For what values of p>0 does the series
Riemann Sum [n=1 to infinity] 1/ [n(ln n) (ln(ln n))^p]
converge and for what values does it diverge?
You need to let the summation start at n = 3 to avoid the singularity at n = 1 (although you can formally take denominator to b infinity there...).
The series is divergent for all real p. do the integral test to see this: The series converges if and only if the integral
Int [x=3 to infinity] 1/[x(ln x) (ln(ln x))^p dx
converges. This is true if the terms in the series are positive and the function of x which you choose to match the terms of the series is a monotonic decreasing function, which is indeed the case here. We start at x = 3 because for n = 2 the term ln(ln(2)) is negative so for general the theorem isn't valid. But you only need to investigate a tail of the summation starting at some arbitrary n to infinity to extablish convergence or non-convergence.

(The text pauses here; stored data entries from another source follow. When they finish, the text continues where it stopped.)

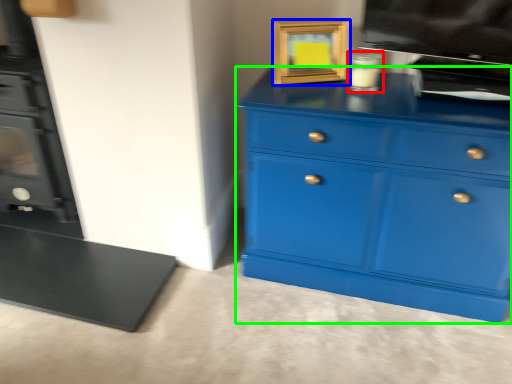
Question: Which object is positioned farthest from appliance (highlighted by a red box)? Select from picture frame (highlighted by a blue box) and chest of drawers (highlighted by a green box).

Choices:
 (A) picture frame
 (B) chest of drawers

Answer: (B)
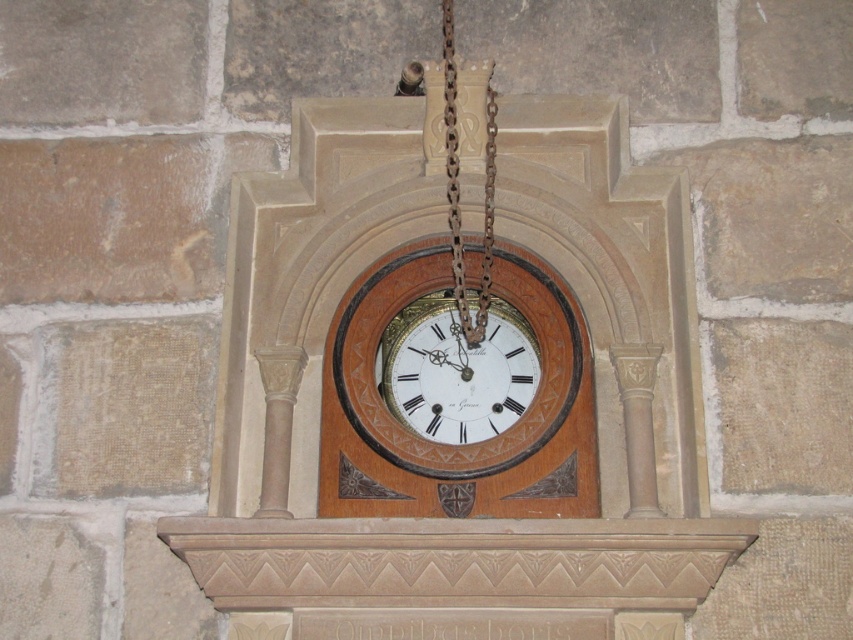
Consider the image. Is gold metallic clock at center behind wooden clock at center?

Yes.

Is gold metallic clock at center wider than wooden clock at center?

Incorrect, gold metallic clock at center's width does not surpass wooden clock at center's.

The image size is (853, 640). In order to click on gold metallic clock at center in this screenshot , I will do `click(456, 371)`.

Which is more to the right, gold metallic clock at center or rusty metal chain at center?

From the viewer's perspective, gold metallic clock at center appears more on the right side.

Is point (397, 380) more distant than point (456, 93)?

No.

You are a GUI agent. You are given a task and a screenshot of the screen. Output one action in this format:
    pyautogui.click(x=<x>, y=<y>)
    Task: Click on the gold metallic clock at center
    
    Given the screenshot: What is the action you would take?
    pyautogui.click(x=456, y=371)

Which is behind, point (467, 307) or point (491, 253)?

Point (467, 307)

Locate an element on the screen. wooden clock at center is located at coordinates (494, 435).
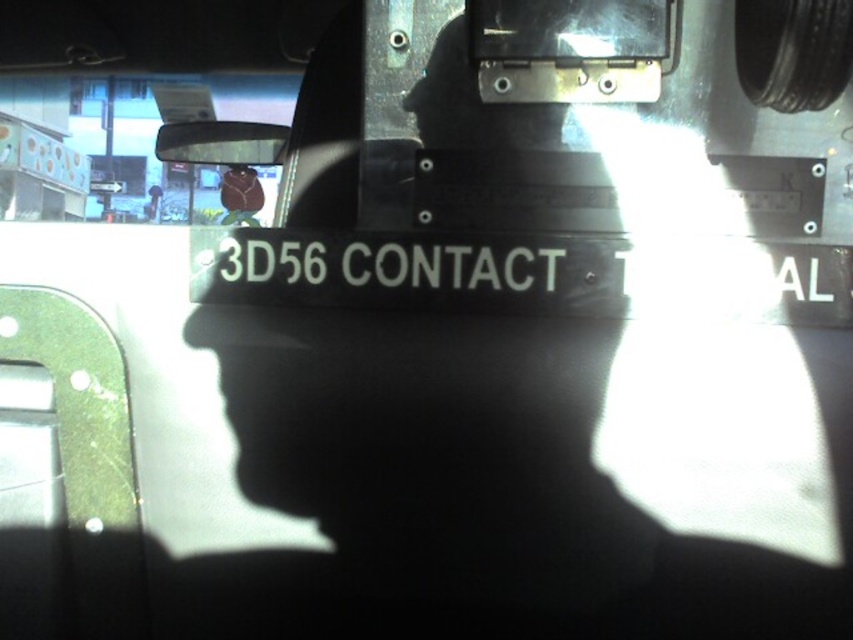
You are a passenger in the car and want to read the text on the white plastic sign at center and the clear plastic view mirror at upper left. Which object is closer to you?

The white plastic sign at center is closer to you because it is positioned below the clear plastic view mirror at upper left, meaning it is lower and thus nearer in the field of view.

You are a delivery driver who needs to attach a GPS tracker to your vehicle. The GPS tracker is 3 inches wide. You see the white plastic sign at center and the clear plastic view mirror at upper left. Can you fit the GPS tracker between them?

The white plastic sign at center and the clear plastic view mirror at upper left are 28.06 inches apart from each other. Since the GPS tracker is only 3 inches wide, there is enough space between them to fit the GPS tracker.

You are sitting in the driver seat of the vehicle and want to adjust the clear plastic view mirror at upper left. To do this, you need to first look away from the white plastic sign at center. Which object is closer to your eyes so you can reach it first?

The white plastic sign at center is closer to the viewer than the clear plastic view mirror at upper left, so you can reach it first.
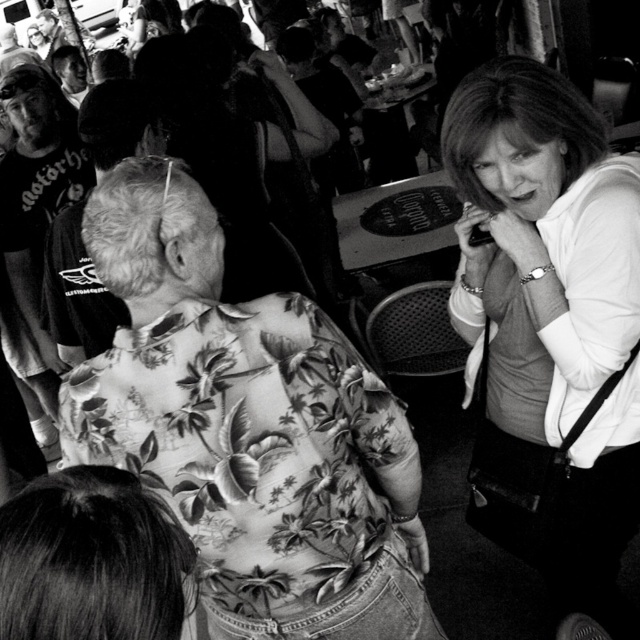
Does floral print shirt at center have a greater height compared to matte black t-shirt at left?

No, floral print shirt at center is not taller than matte black t-shirt at left.

Between floral print shirt at center and matte black t-shirt at left, which one appears on the right side from the viewer's perspective?

floral print shirt at center

The image size is (640, 640). I want to click on floral print shirt at center, so click(248, 428).

Who is more forward, [276,472] or [573,97]?

Point [276,472]

Who is positioned more to the right, floral print shirt at center or matte white shirt at right?

matte white shirt at right

Identify the location of floral print shirt at center. (248, 428).

How distant is matte white shirt at right from matte black t-shirt at left?

matte white shirt at right is 2.03 meters from matte black t-shirt at left.

Is point (500, 340) positioned after point (19, 134)?

No, (500, 340) is closer to viewer.

Does point (481, 93) lie in front of point (20, 282)?

Yes, it is.

This screenshot has height=640, width=640. I want to click on matte white shirt at right, so click(548, 324).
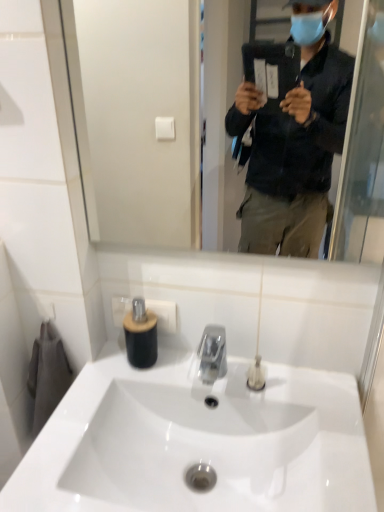
What are the coordinates of `clear glass mirror at upper center` in the screenshot? It's located at (154, 109).

The width and height of the screenshot is (384, 512). What do you see at coordinates (256, 375) in the screenshot? I see `clear plastic tube at center, which ranks as the 2th toiletry in left-to-right order` at bounding box center [256, 375].

This screenshot has height=512, width=384. Describe the element at coordinates (140, 335) in the screenshot. I see `black matte soap dispenser at center, which is counted as the 1th toiletry, starting from the left` at that location.

Image resolution: width=384 pixels, height=512 pixels. I want to click on clear glass mirror at upper center, so click(154, 109).

Considering the relative sizes of clear glass mirror at upper center and clear plastic tube at center, which ranks as the 2th toiletry in left-to-right order, in the image provided, is clear glass mirror at upper center wider than clear plastic tube at center, which ranks as the 2th toiletry in left-to-right order,?

No.

Who is smaller, clear glass mirror at upper center or clear plastic tube at center, which ranks as the 2th toiletry in left-to-right order?

With smaller size is clear plastic tube at center, which ranks as the 2th toiletry in left-to-right order.

At what (x,y) coordinates should I click in order to perform the action: click on mirror above the clear plastic tube at center, the 1th toiletry viewed from the right (from the image's perspective). Please return your answer as a coordinate pair (x, y). Looking at the image, I should click on (154, 109).

Is there a large distance between clear glass mirror at upper center and clear plastic tube at center, which ranks as the 2th toiletry in left-to-right order?

Yes.

Which object is thinner, black matte soap dispenser at center, which is counted as the 1th toiletry, starting from the left, or white glossy sink at center?

black matte soap dispenser at center, which is counted as the 1th toiletry, starting from the left, is thinner.

From a real-world perspective, which is physically above, black matte soap dispenser at center, which is counted as the second toiletry, starting from the right, or white glossy sink at center?

black matte soap dispenser at center, which is counted as the second toiletry, starting from the right.

From the image's perspective, does black matte soap dispenser at center, which is counted as the 1th toiletry, starting from the left, appear lower than white glossy sink at center?

No, from the image's perspective, black matte soap dispenser at center, which is counted as the 1th toiletry, starting from the left, is not beneath white glossy sink at center.

The image size is (384, 512). Identify the location of sink below the black matte soap dispenser at center, which is counted as the second toiletry, starting from the right (from a real-world perspective). (197, 441).

From the image's perspective, which object appears higher, black matte soap dispenser at center, which is counted as the 1th toiletry, starting from the left, or clear glass mirror at upper center?

clear glass mirror at upper center, from the image's perspective.

Is black matte soap dispenser at center, which is counted as the second toiletry, starting from the right, facing towards clear glass mirror at upper center?

No, black matte soap dispenser at center, which is counted as the second toiletry, starting from the right, does not turn towards clear glass mirror at upper center.

From a real-world perspective, count 1st toiletrys downward from the clear glass mirror at upper center and point to it. Please provide its 2D coordinates.

[(140, 335)]

Considering the sizes of black matte soap dispenser at center, which is counted as the second toiletry, starting from the right, and clear glass mirror at upper center in the image, is black matte soap dispenser at center, which is counted as the second toiletry, starting from the right, wider or thinner than clear glass mirror at upper center?

Clearly, black matte soap dispenser at center, which is counted as the second toiletry, starting from the right, has more width compared to clear glass mirror at upper center.

From the image's perspective, which object appears higher, black matte soap dispenser at center, which is counted as the 1th toiletry, starting from the left, or clear plastic tube at center, which ranks as the 2th toiletry in left-to-right order?

black matte soap dispenser at center, which is counted as the 1th toiletry, starting from the left.

Which object is wider, black matte soap dispenser at center, which is counted as the second toiletry, starting from the right, or clear plastic tube at center, the 1th toiletry viewed from the right?

Wider between the two is black matte soap dispenser at center, which is counted as the second toiletry, starting from the right.

Is black matte soap dispenser at center, which is counted as the 1th toiletry, starting from the left, taller or shorter than clear plastic tube at center, the 1th toiletry viewed from the right?

Clearly, black matte soap dispenser at center, which is counted as the 1th toiletry, starting from the left, is taller compared to clear plastic tube at center, the 1th toiletry viewed from the right.

Is black matte soap dispenser at center, which is counted as the second toiletry, starting from the right, positioned before clear plastic tube at center, which ranks as the 2th toiletry in left-to-right order?

That is False.

Considering the sizes of objects clear plastic tube at center, the 1th toiletry viewed from the right, and clear glass mirror at upper center in the image provided, who is thinner, clear plastic tube at center, the 1th toiletry viewed from the right, or clear glass mirror at upper center?

clear glass mirror at upper center is thinner.

This screenshot has width=384, height=512. I want to click on toiletry on the right of the clear glass mirror at upper center, so click(256, 375).

Considering the sizes of objects clear plastic tube at center, the 1th toiletry viewed from the right, and clear glass mirror at upper center in the image provided, who is smaller, clear plastic tube at center, the 1th toiletry viewed from the right, or clear glass mirror at upper center?

clear plastic tube at center, the 1th toiletry viewed from the right.

From a real-world perspective, relative to clear glass mirror at upper center, is clear plastic tube at center, the 1th toiletry viewed from the right, vertically above or below?

From a real-world perspective, clear plastic tube at center, the 1th toiletry viewed from the right, is physically below clear glass mirror at upper center.

Can you confirm if white glossy sink at center is positioned to the right of black matte soap dispenser at center, which is counted as the 1th toiletry, starting from the left?

Yes, white glossy sink at center is to the right of black matte soap dispenser at center, which is counted as the 1th toiletry, starting from the left.

Can you confirm if white glossy sink at center is thinner than black matte soap dispenser at center, which is counted as the second toiletry, starting from the right?

No, white glossy sink at center is not thinner than black matte soap dispenser at center, which is counted as the second toiletry, starting from the right.

Is white glossy sink at center oriented towards black matte soap dispenser at center, which is counted as the second toiletry, starting from the right?

No, white glossy sink at center is not facing towards black matte soap dispenser at center, which is counted as the second toiletry, starting from the right.

Is white glossy sink at center positioned before black matte soap dispenser at center, which is counted as the 1th toiletry, starting from the left?

Yes, it is in front of black matte soap dispenser at center, which is counted as the 1th toiletry, starting from the left.

Looking at this image, is clear plastic tube at center, which ranks as the 2th toiletry in left-to-right order, not near white glossy sink at center?

clear plastic tube at center, which ranks as the 2th toiletry in left-to-right order, is actually quite close to white glossy sink at center.

From the picture: Between clear plastic tube at center, which ranks as the 2th toiletry in left-to-right order, and white glossy sink at center, which one has less height?

clear plastic tube at center, which ranks as the 2th toiletry in left-to-right order, is shorter.

Would you say clear plastic tube at center, the 1th toiletry viewed from the right, is inside or outside white glossy sink at center?

clear plastic tube at center, the 1th toiletry viewed from the right, is located beyond the bounds of white glossy sink at center.

From a real-world perspective, which is physically below, clear plastic tube at center, the 1th toiletry viewed from the right, or white glossy sink at center?

white glossy sink at center is physically lower.

Image resolution: width=384 pixels, height=512 pixels. In order to click on the 1st toiletry behind the clear glass mirror at upper center in this screenshot , I will do `click(256, 375)`.

Image resolution: width=384 pixels, height=512 pixels. Find the location of `sink lying below the black matte soap dispenser at center, which is counted as the second toiletry, starting from the right (from the image's perspective)`. sink lying below the black matte soap dispenser at center, which is counted as the second toiletry, starting from the right (from the image's perspective) is located at coordinates (197, 441).

Estimate the real-world distances between objects in this image. Which object is further from white glossy sink at center, clear glass mirror at upper center or clear plastic tube at center, the 1th toiletry viewed from the right?

Based on the image, clear glass mirror at upper center appears to be further to white glossy sink at center.

When comparing their distances from clear plastic tube at center, the 1th toiletry viewed from the right, does clear glass mirror at upper center or black matte soap dispenser at center, which is counted as the second toiletry, starting from the right, seem further?

Among the two, clear glass mirror at upper center is located further to clear plastic tube at center, the 1th toiletry viewed from the right.

Based on their spatial positions, is clear plastic tube at center, the 1th toiletry viewed from the right, or white glossy sink at center further from black matte soap dispenser at center, which is counted as the 1th toiletry, starting from the left?

Among the two, clear plastic tube at center, the 1th toiletry viewed from the right, is located further to black matte soap dispenser at center, which is counted as the 1th toiletry, starting from the left.

Looking at the image, which one is located closer to white glossy sink at center, clear plastic tube at center, which ranks as the 2th toiletry in left-to-right order, or black matte soap dispenser at center, which is counted as the second toiletry, starting from the right?

Based on the image, clear plastic tube at center, which ranks as the 2th toiletry in left-to-right order, appears to be nearer to white glossy sink at center.

Estimate the real-world distances between objects in this image. Which object is further from white glossy sink at center, black matte soap dispenser at center, which is counted as the second toiletry, starting from the right, or clear plastic tube at center, the 1th toiletry viewed from the right?

Among the two, black matte soap dispenser at center, which is counted as the second toiletry, starting from the right, is located further to white glossy sink at center.

When comparing their distances from clear plastic tube at center, which ranks as the 2th toiletry in left-to-right order, does black matte soap dispenser at center, which is counted as the 1th toiletry, starting from the left, or clear glass mirror at upper center seem further?

clear glass mirror at upper center is further to clear plastic tube at center, which ranks as the 2th toiletry in left-to-right order.

Looking at the image, which one is located closer to clear plastic tube at center, which ranks as the 2th toiletry in left-to-right order, white glossy sink at center or black matte soap dispenser at center, which is counted as the second toiletry, starting from the right?

Among the two, white glossy sink at center is located nearer to clear plastic tube at center, which ranks as the 2th toiletry in left-to-right order.

Estimate the real-world distances between objects in this image. Which object is closer to black matte soap dispenser at center, which is counted as the second toiletry, starting from the right, clear glass mirror at upper center or white glossy sink at center?

Based on the image, white glossy sink at center appears to be nearer to black matte soap dispenser at center, which is counted as the second toiletry, starting from the right.

You are a GUI agent. You are given a task and a screenshot of the screen. Output one action in this format:
    pyautogui.click(x=<x>, y=<y>)
    Task: Click on the toiletry between white glossy sink at center and black matte soap dispenser at center, which is counted as the 1th toiletry, starting from the left, along the z-axis
    The image size is (384, 512).
    Given the screenshot: What is the action you would take?
    pyautogui.click(x=256, y=375)

Locate an element on the screen. The image size is (384, 512). toiletry between clear glass mirror at upper center and clear plastic tube at center, the 1th toiletry viewed from the right, in the vertical direction is located at coordinates (140, 335).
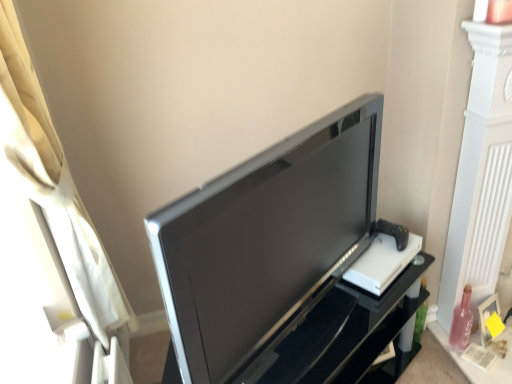
What do you see at coordinates (462, 321) in the screenshot? I see `pink glass bottle at lower right` at bounding box center [462, 321].

You are a GUI agent. You are given a task and a screenshot of the screen. Output one action in this format:
    pyautogui.click(x=<x>, y=<y>)
    Task: Click on the white fabric curtain at left
    This screenshot has width=512, height=384.
    Given the screenshot: What is the action you would take?
    pyautogui.click(x=50, y=244)

Which point is more distant from viewer, (x=124, y=356) or (x=289, y=235)?

The point (x=124, y=356) is farther.

Considering the relative sizes of white fabric curtain at left and satin black television at center in the image provided, is white fabric curtain at left thinner than satin black television at center?

Indeed, white fabric curtain at left has a lesser width compared to satin black television at center.

Considering the relative sizes of white fabric curtain at left and satin black television at center in the image provided, is white fabric curtain at left bigger than satin black television at center?

Yes.

Image resolution: width=512 pixels, height=384 pixels. In order to click on curtain that appears on the left of satin black television at center in this screenshot , I will do `click(50, 244)`.

Consider the image. From a real-world perspective, is white fabric curtain at left below satin black tv at center?

No, from a real-world perspective, white fabric curtain at left is not under satin black tv at center.

Does point (38, 352) appear closer or farther from the camera than point (359, 316)?

Point (38, 352) is positioned closer to the camera compared to point (359, 316).

Which object is further away from the camera, white fabric curtain at left or satin black tv at center?

Positioned behind is satin black tv at center.

Which of these two, white fabric curtain at left or satin black tv at center, stands shorter?

satin black tv at center is shorter.

From a real-world perspective, is pink glass bottle at lower right positioned above or below satin black television at center?

From a real-world perspective, pink glass bottle at lower right is physically below satin black television at center.

Which of these two, pink glass bottle at lower right or satin black television at center, is bigger?

With larger size is satin black television at center.

Are pink glass bottle at lower right and satin black television at center making contact?

No.

From a real-world perspective, who is located lower, satin black tv at center or pink glass bottle at lower right?

pink glass bottle at lower right is physically lower.

Can you confirm if satin black tv at center is shorter than pink glass bottle at lower right?

Incorrect, the height of satin black tv at center does not fall short of that of pink glass bottle at lower right.

Which point is more forward, (328, 322) or (454, 340)?

Positioned in front is point (328, 322).

Is satin black tv at center positioned with its back to pink glass bottle at lower right?

No, satin black tv at center is not facing away from pink glass bottle at lower right.

Which object is positioned more to the left, pink glass bottle at lower right or white fabric curtain at left?

white fabric curtain at left.

Is pink glass bottle at lower right in contact with white fabric curtain at left?

No, pink glass bottle at lower right is not with white fabric curtain at left.

Is point (459, 307) positioned before point (37, 317)?

No, it is behind (37, 317).

How many degrees apart are the facing directions of pink glass bottle at lower right and white fabric curtain at left?

The angular difference between pink glass bottle at lower right and white fabric curtain at left is 62.7 degrees.

Which is in front, white fabric curtain at left or pink glass bottle at lower right?

white fabric curtain at left is more forward.

From the picture: Does white fabric curtain at left have a lesser height compared to pink glass bottle at lower right?

No.

Considering the positions of point (56, 315) and point (470, 294), is point (56, 315) closer or farther from the camera than point (470, 294)?

Point (56, 315) is closer to the camera than point (470, 294).

Is pink glass bottle at lower right surrounded by white fabric curtain at left?

No.

In the image, is satin black television at center positioned in front of or behind satin black tv at center?

Visually, satin black television at center is located in front of satin black tv at center.

How many degrees apart are the facing directions of satin black television at center and satin black tv at center?

3.61 degrees separate the facing orientations of satin black television at center and satin black tv at center.

Is satin black tv at center located within satin black television at center?

Definitely not — satin black tv at center is not inside satin black television at center.

How distant is satin black television at center from satin black tv at center?

satin black television at center is 10.20 inches from satin black tv at center.

What are the coordinates of `television to the right of white fabric curtain at left` in the screenshot? It's located at (266, 242).

Locate an element on the screen. The height and width of the screenshot is (384, 512). furniture that appears below the white fabric curtain at left (from the image's perspective) is located at coordinates (339, 334).

Looking at the image, which one is located closer to satin black television at center, satin black tv at center or white fabric curtain at left?

satin black tv at center is closer to satin black television at center.

Estimate the real-world distances between objects in this image. Which object is further from white fabric curtain at left, pink glass bottle at lower right or satin black tv at center?

pink glass bottle at lower right.

Looking at the image, which one is located closer to pink glass bottle at lower right, satin black tv at center or satin black television at center?

Among the two, satin black tv at center is located nearer to pink glass bottle at lower right.

Looking at this image, estimate the real-world distances between objects in this image. Which object is closer to satin black television at center, pink glass bottle at lower right or satin black tv at center?

satin black tv at center.

From the image, which object appears to be nearer to pink glass bottle at lower right, satin black television at center or white fabric curtain at left?

Among the two, satin black television at center is located nearer to pink glass bottle at lower right.

When comparing their distances from satin black tv at center, does white fabric curtain at left or pink glass bottle at lower right seem closer?

Based on the image, pink glass bottle at lower right appears to be nearer to satin black tv at center.

Considering their positions, is white fabric curtain at left positioned closer to satin black tv at center than satin black television at center?

Among the two, satin black television at center is located nearer to satin black tv at center.

Looking at the image, which one is located closer to pink glass bottle at lower right, white fabric curtain at left or satin black tv at center?

satin black tv at center lies closer to pink glass bottle at lower right than the other object.

You are a GUI agent. You are given a task and a screenshot of the screen. Output one action in this format:
    pyautogui.click(x=<x>, y=<y>)
    Task: Click on the furniture between satin black television at center and pink glass bottle at lower right from front to back
    The image size is (512, 384).
    Given the screenshot: What is the action you would take?
    pyautogui.click(x=339, y=334)

Locate an element on the screen. television between white fabric curtain at left and satin black tv at center in the horizontal direction is located at coordinates (266, 242).

Find the location of `furniture between white fabric curtain at left and pink glass bottle at lower right in the horizontal direction`. furniture between white fabric curtain at left and pink glass bottle at lower right in the horizontal direction is located at coordinates (339, 334).

This screenshot has height=384, width=512. I want to click on television located between white fabric curtain at left and pink glass bottle at lower right in the left-right direction, so click(266, 242).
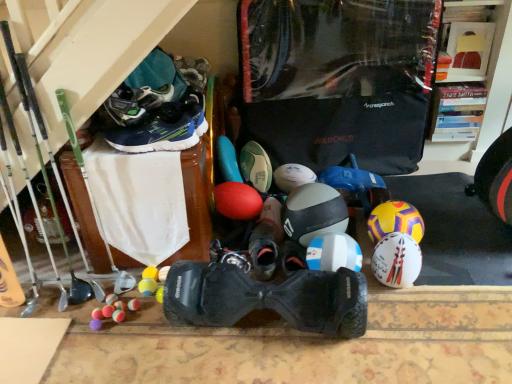
Question: Relative to rubber ball at center, is green matte soccer ball at center, the 5th footwear when ordered from front to back, in front or behind?

Choices:
 (A) front
 (B) behind

Answer: (B)

Question: Is green matte soccer ball at center, the 5th footwear when ordered from front to back, wider or thinner than rubber ball at center?

Choices:
 (A) wide
 (B) thin

Answer: (B)

Question: Which is nearer to the green synthetic running shoe at upper left, which is the 3th footwear in front-to-back order?

Choices:
 (A) dark blue synthetic sneakers at upper left, placed as the second footwear when sorted from front to back
 (B) white matte helmet at center, the 2th helmet when ordered from right to left
 (C) white matte helmet at right, which is the 4th helmet in left-to-right order
 (D) green matte soccer ball at center, the 5th footwear when ordered from front to back
 (E) white matte soccer ball at center

Answer: (A)

Question: Which of these objects is positioned closest to the rubber ball at center?

Choices:
 (A) white matte helmet at center, the 1th helmet in the left-to-right sequence
 (B) white matte helmet at center, acting as the 2th helmet starting from the left
 (C) green matte soccer ball at center, marked as the 1th footwear in a back-to-front arrangement
 (D) dark blue synthetic sneakers at upper left, placed as the second footwear when sorted from front to back
 (E) black matte sneaker at center, which is counted as the 4th footwear, starting from the front

Answer: (A)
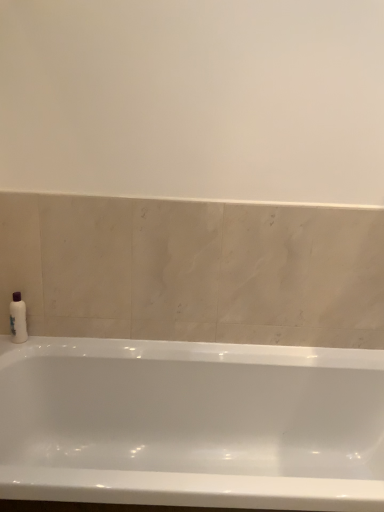
Question: Is white plastic bottle at left taller than white glossy bathtub at lower center?

Choices:
 (A) yes
 (B) no

Answer: (B)

Question: Can you confirm if white plastic bottle at left is smaller than white glossy bathtub at lower center?

Choices:
 (A) no
 (B) yes

Answer: (B)

Question: Is white plastic bottle at left in front of white glossy bathtub at lower center?

Choices:
 (A) no
 (B) yes

Answer: (A)

Question: Considering the relative positions of white plastic bottle at left and white glossy bathtub at lower center in the image provided, is white plastic bottle at left to the left of white glossy bathtub at lower center from the viewer's perspective?

Choices:
 (A) no
 (B) yes

Answer: (B)

Question: From a real-world perspective, is white plastic bottle at left located higher than white glossy bathtub at lower center?

Choices:
 (A) yes
 (B) no

Answer: (A)

Question: Is white plastic bottle at left behind white glossy bathtub at lower center?

Choices:
 (A) yes
 (B) no

Answer: (A)

Question: Considering the relative sizes of white glossy bathtub at lower center and white plastic bottle at left in the image provided, is white glossy bathtub at lower center thinner than white plastic bottle at left?

Choices:
 (A) no
 (B) yes

Answer: (A)

Question: Is white glossy bathtub at lower center at the right side of white plastic bottle at left?

Choices:
 (A) yes
 (B) no

Answer: (A)

Question: Does white glossy bathtub at lower center turn towards white plastic bottle at left?

Choices:
 (A) no
 (B) yes

Answer: (A)

Question: Considering the relative positions of white glossy bathtub at lower center and white plastic bottle at left in the image provided, is white glossy bathtub at lower center in front of white plastic bottle at left?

If yom change varibles y = exp(exp(x) in the integral you see that the integral is:
Int [y=ln(ln(3) to infinity] y^(p)exp(y)dy
which is divergent for all p.
correction, the ln(ln(x)) factor is in the denominator and the integral is therefore:
Int [y=ln(ln(3) to infinity] y^(-p)exp(y)dy
which is still diverges for all p.
To determine whether the series
Riemann Sum [n=3 to infinity] 1/ [n(ln n) (ln(ln n))^p]
converges or diverges, we can use the integral test.
The integral test states that if a series is positive and the terms of the series match the terms of a function that is continuous, positive, and decreasing on the interval [3, infinity), then the series and the integral of the function will both converge or both diverge.
Let's consider the integral of the function f(x) = 1/[x(ln x)(ln(ln x))^p] from x = 3 to infinity:
∫[x=3 to infinity] 1/[x(ln x)(ln(ln x))^p] dx
To simplify the integral, we can change variables by letting y = exp(exp(x)). Then, dx = dy/(y(ln y)).
The integral becomes:
∫[y=ln(ln(3)) to infinity] (y^(-p)exp(y))/y dy
Now, we need to determine whether this integral converges or diverges for different values of p.
If we analyze the behavior of the integrand as y approaches infinity, we see that y^(-p)exp(y) dominates the denominator. Since y^(-p) approaches infinity as y approaches infinity, the integral diverges for all positive values of p. Therefore, the series
Riemann Sum [n=3 to infinity] 1/ [n(ln n) (ln(ln n))^p]
also diverges for all positive values of p.